— Information supplied —
________

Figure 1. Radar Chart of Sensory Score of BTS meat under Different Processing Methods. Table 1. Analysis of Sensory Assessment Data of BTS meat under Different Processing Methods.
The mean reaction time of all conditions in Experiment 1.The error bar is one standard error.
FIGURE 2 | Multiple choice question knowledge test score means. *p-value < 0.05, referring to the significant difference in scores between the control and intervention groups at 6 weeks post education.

________

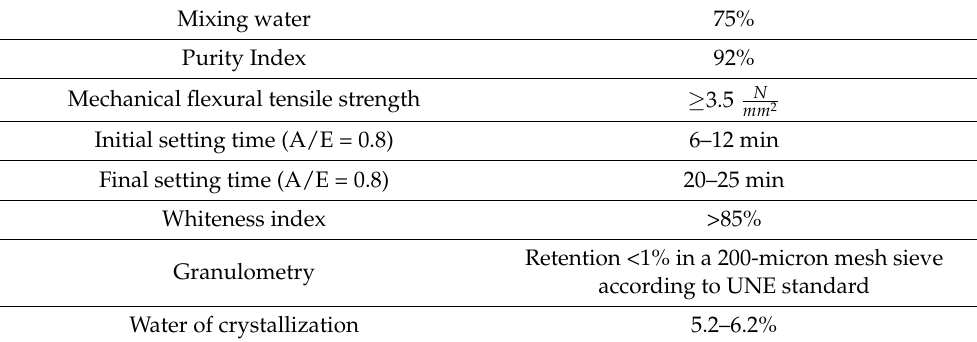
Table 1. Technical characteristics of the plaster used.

________

— What to do —
Where the string "Table" occurs in a line of the listing, copy the line.

— Final answer —
Figure 1. Radar Chart of Sensory Score of BTS meat under Different Processing Methods. Table 1. Analysis of Sensory Assessment Data of BTS meat under Different Processing Methods.
Table 1. Technical characteristics of the plaster used.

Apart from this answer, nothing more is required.